Como todo quehacer romántico, Walser recrea y restaura el mito de la caída del hombre en este relato, pero al igual que todos los mitos, el suyo se encuentra soterrado en las profundidades de una prosa florida, retórica y dilatada. El hombre ha renunciado a su ser festivo, dionisíaco. El costo de la vida social ha impedido que pueda expresar su ánimo ditirámbico, como Walser lo ha hecho con su personaje. Si el pasear, el andar sin ton ni son por las calles es un juego, presupone un estar fuera de toda regla social, pues lo contrario es la seriedad que impone el trabajo en nuestra rutina diaria. Este mundo empecinado en regular el orden es lo que tritura la mirada tierna del poeta. Lo mejor es perderse en los confines de la urbe y recuperar la infancia (otra manera de perdurar en el mito), al igual que nuestro protagonista, que al contemplar a unos infantes reflexiona: "Los niños son celestiales, porque siempre están como en una especie de cielo, y caen desde la infancia a la seca y calculadora esencia y a las aburridas concepciones de los adultos".

Cuentan que cierta vez un editor confundió los manuscritos de Kafka con la prosa intermitente de Robert Walser. ¡Tanto era el amor que Kafka le profesaba!; sin embargo, mientras Kafka abre una disputa con el laberíntico mundo del poder, Walser no dramatiza con lo real: es lúdico, grácil, histriónico, mordaz, ingenio, frívolo, pero nunca asume la pugna o la complejidad consigo mismo o con los demás. La ausencia de conflicto narrativo, como en casi toda su demás obra, es una constante. Los personajes de Walser son seres escurridizos que evaden el hostigamiento de la realidad, son seres que parecieran provenir de un periodo anterior al nacimiento de la crisis de la razón, es decir, antes de la escisión y fisura del alma humana. Sus personajes, como dice Walter Benjamin, "están todos curados". Para quien busque el misterio en la obra de Walser, como observa Robert Calasso, su tarea será infructuosa.

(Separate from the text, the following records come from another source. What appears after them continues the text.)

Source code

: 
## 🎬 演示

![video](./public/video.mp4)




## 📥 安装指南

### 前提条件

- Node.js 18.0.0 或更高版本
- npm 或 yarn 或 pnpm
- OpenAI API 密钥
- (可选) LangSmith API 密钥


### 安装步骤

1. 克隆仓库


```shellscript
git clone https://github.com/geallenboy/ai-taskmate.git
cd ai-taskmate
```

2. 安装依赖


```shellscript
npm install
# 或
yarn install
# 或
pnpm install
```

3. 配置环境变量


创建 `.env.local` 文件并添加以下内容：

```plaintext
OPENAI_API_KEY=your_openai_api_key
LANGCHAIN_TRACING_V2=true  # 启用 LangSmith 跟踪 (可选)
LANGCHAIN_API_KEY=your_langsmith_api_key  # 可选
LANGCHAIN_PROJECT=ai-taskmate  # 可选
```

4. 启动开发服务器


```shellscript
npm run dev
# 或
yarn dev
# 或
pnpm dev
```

 De todos los autores en lengua alemana, Robert Walser es hoy el más olvidado. La crítica lo ha mantenido en el anonimato, apenas si se haya registro alguno en ensayos, enciclopedias e historias de la literatura. De sus lectores, mejor es darle la palabra a Hesse: "Si Walser perteneciera a los espíritus dirigentes ya no habría guerras, y si tuviera cien mil lectores, el mundo sería mejor". Resulta evidente que nunca los tuvo.